18. Turn off Google’s OK Google
Stop your phone from always listening to Google’s Hotwords. Google’s OK Google voice searching is a fantastic and often very functional feature for those who have phones that support it. The problem is that it can play havoc with your battery. Especially if you don’t actually use it or only use it occasionally.
To turn this off, Go into Google settings from your app drawer and tap Voice heading. On the next page, select OK Google detection. In this menu, the best option for battery life would be to untick all the boxes, but if you are a fan of OK Google, just tick the from the Google app box to ensure your device is only listening when you’re in the Google app.
19. Change your network provider
Now this is a drastic move. What you have to know is that every carrier is different.
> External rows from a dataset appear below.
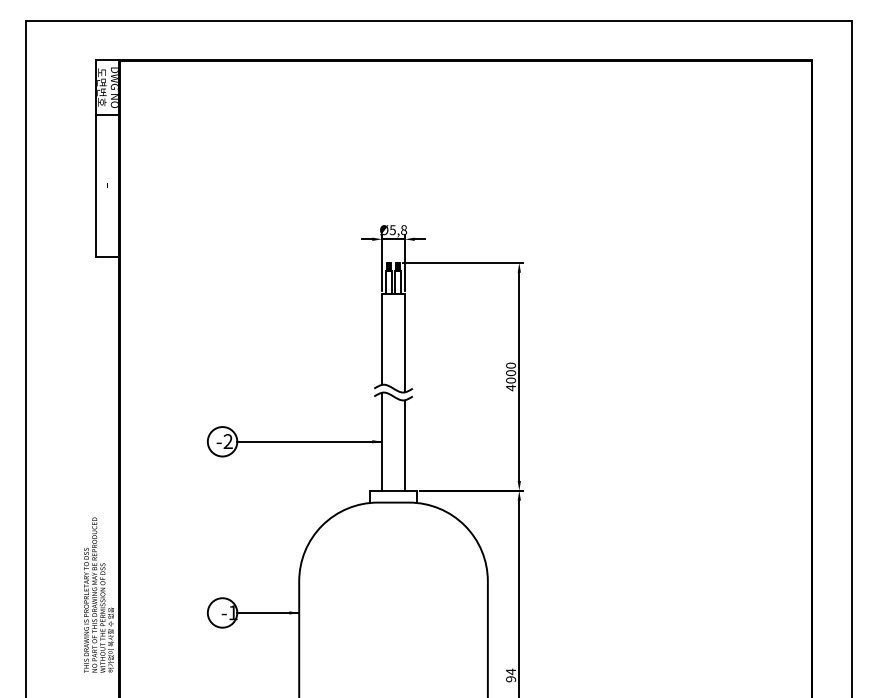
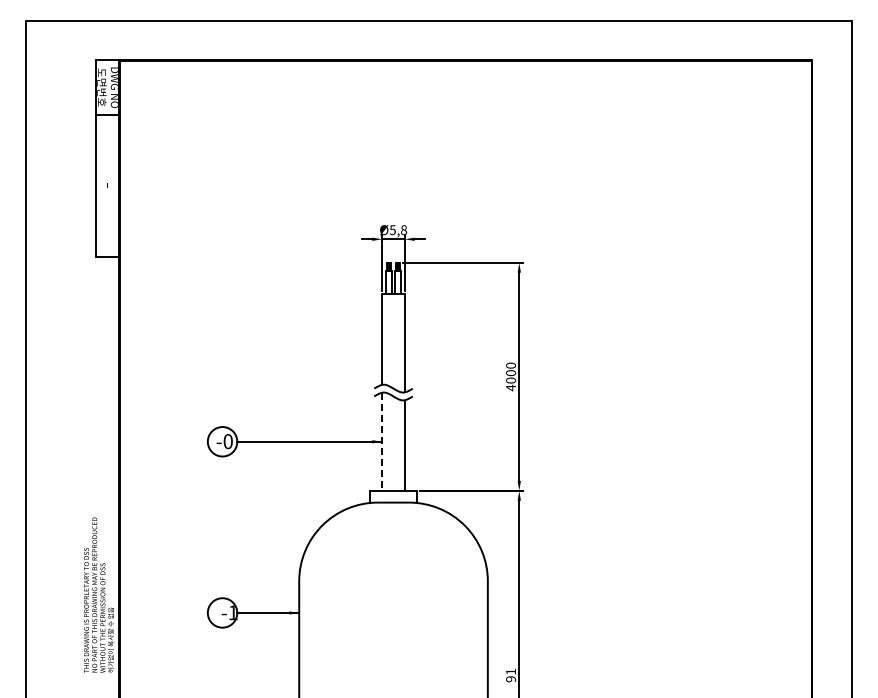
text at (227, 441): -2 -> -0
line at (382, 442): solid -> dashed
text at (510, 671): 94 -> 91
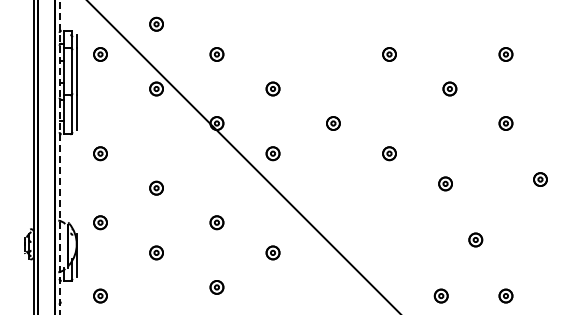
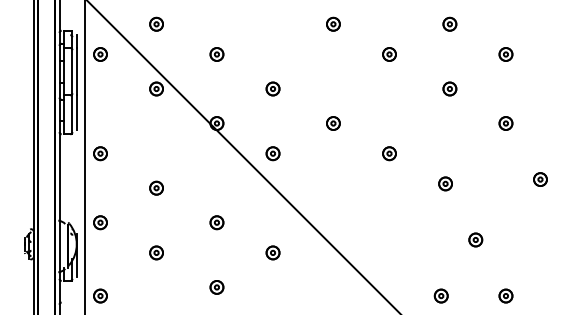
part at (333, 23): none -> present
part at (449, 23): none -> present
line at (85, 156): none -> present
line at (59, 157): dashed -> solid
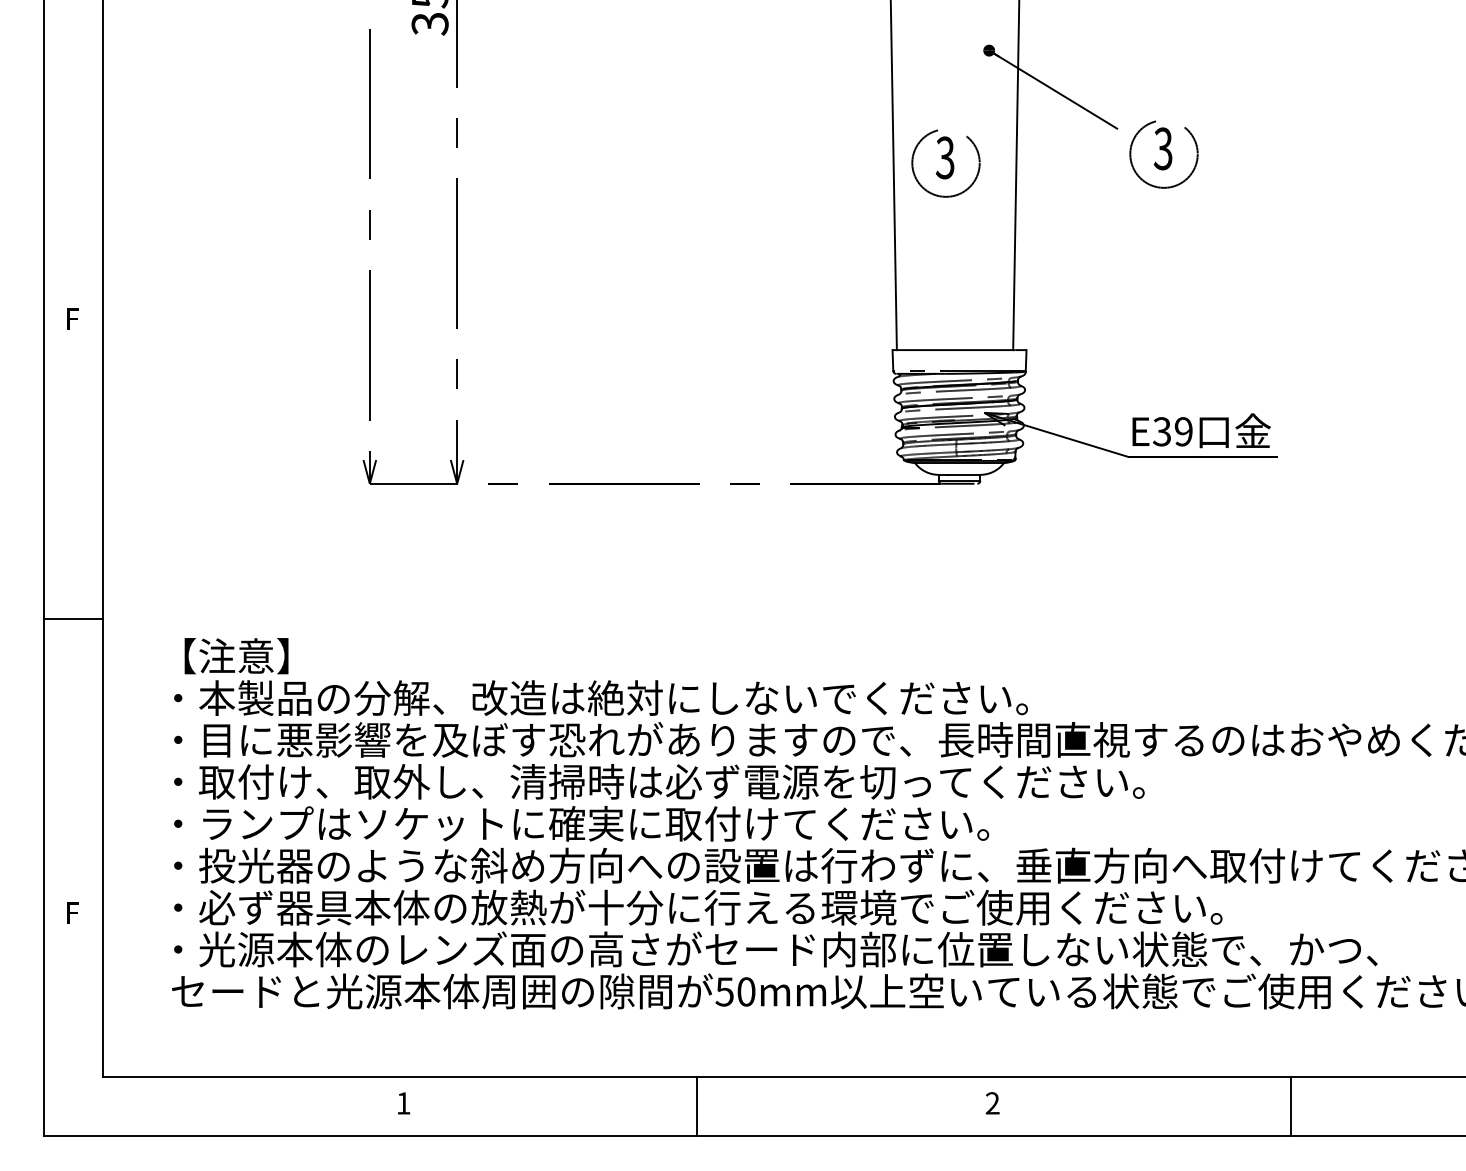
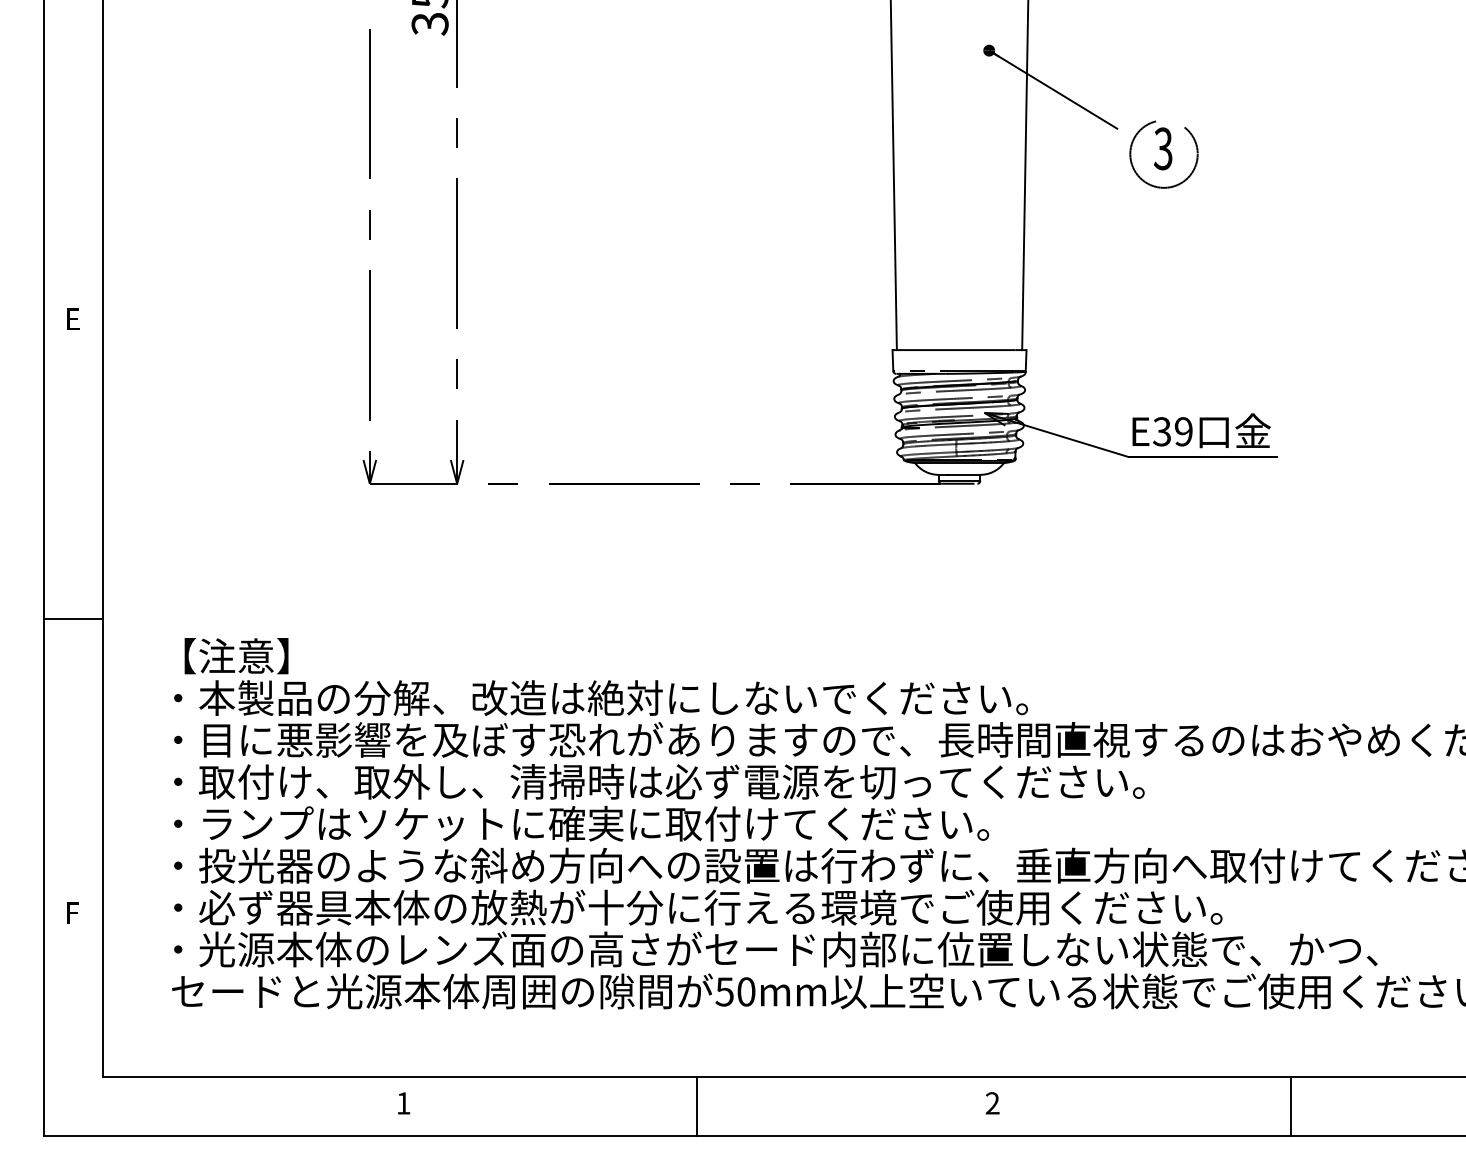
part at (945, 163): present -> none
line at (1016, 176) position: (1016, 176) -> (1025, 176)
text at (74, 328): F -> E
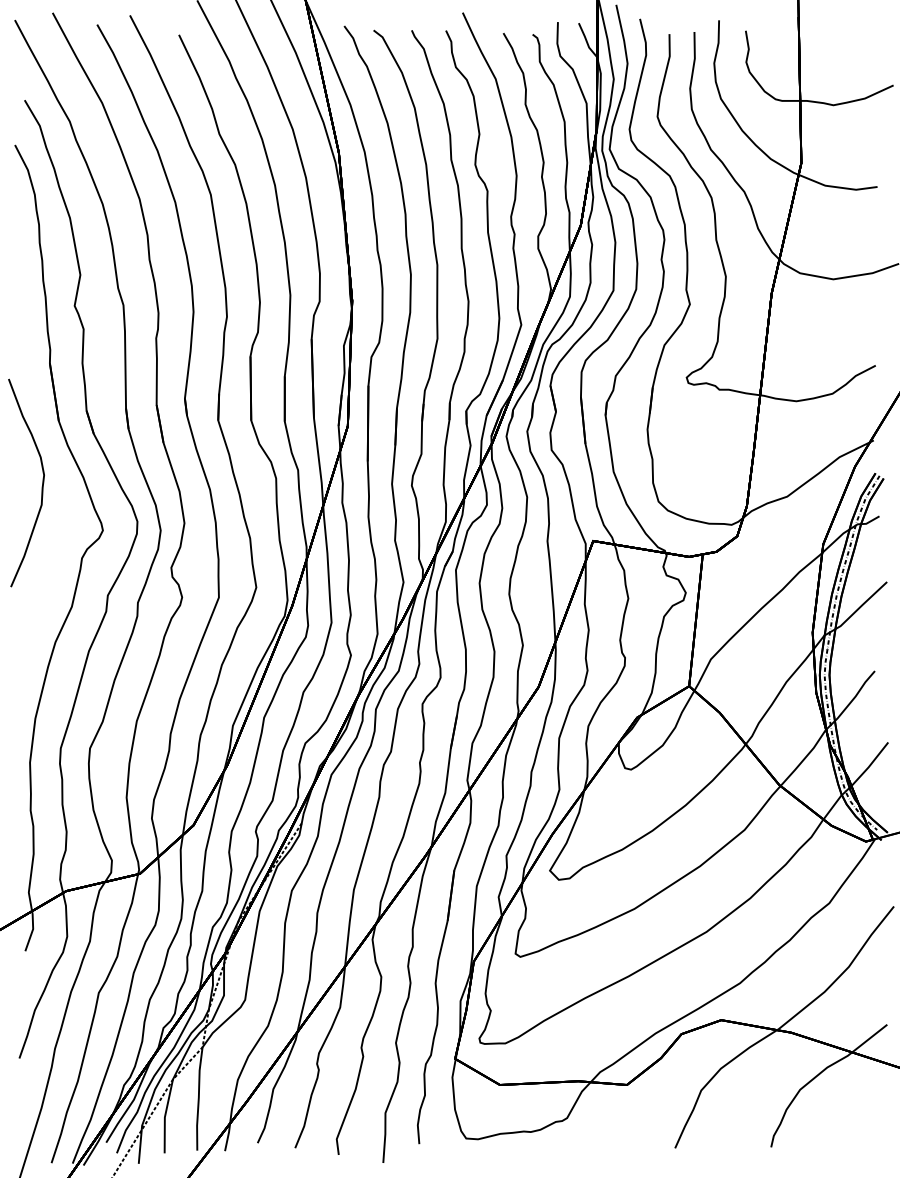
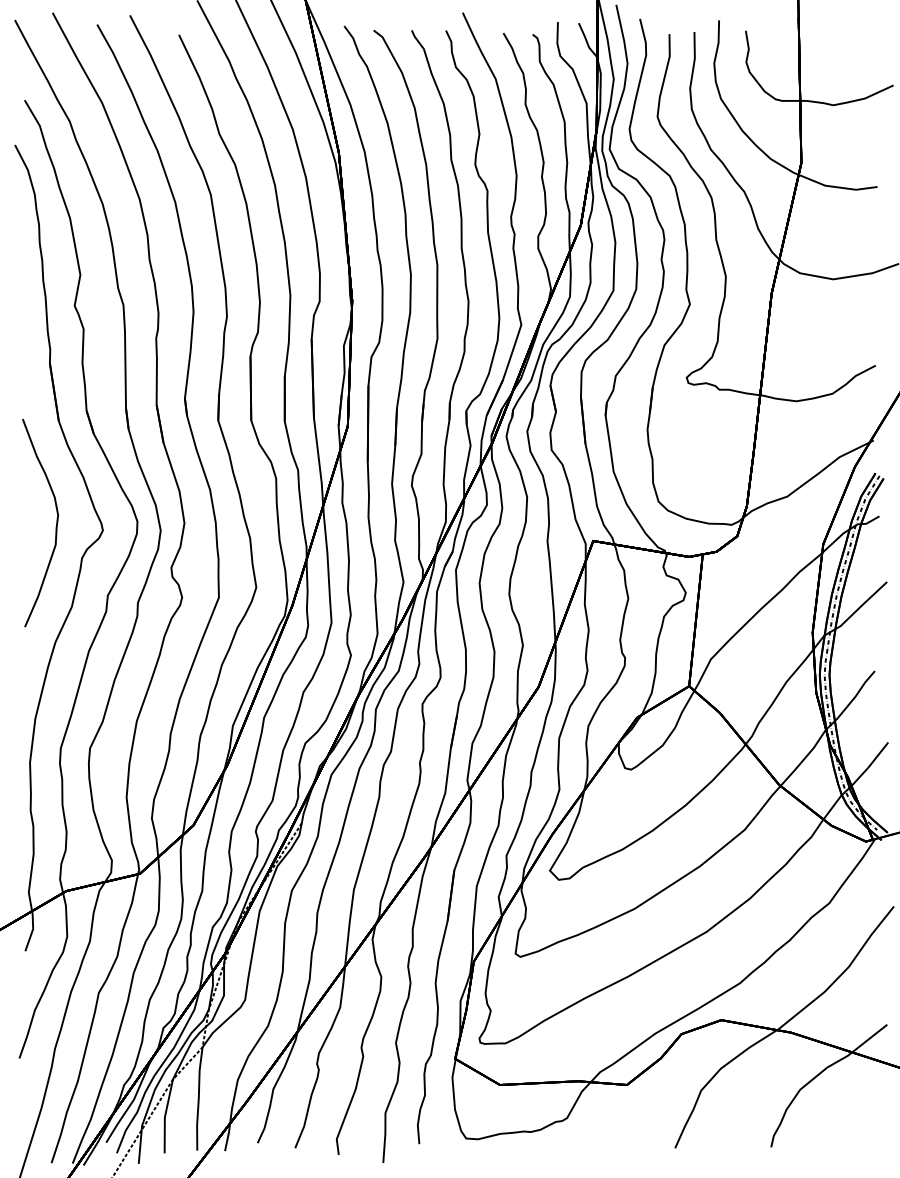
curve at (41, 486) position: (41, 486) -> (55, 526)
The way they transmit data, configure their base-stations and the frequency bands they use, etc differs depending on their equipment vendors. It also matters how far you stay from your carrier’s base station. Always connect to 4G-LTE network if you have too since it’s a battery drain compared to 3G and 2G networks. Those who carry two smartphones can tell that one smartphone’s battery life drains faster than the other. But if you want one sure way to dramatically change battery performance, this is it.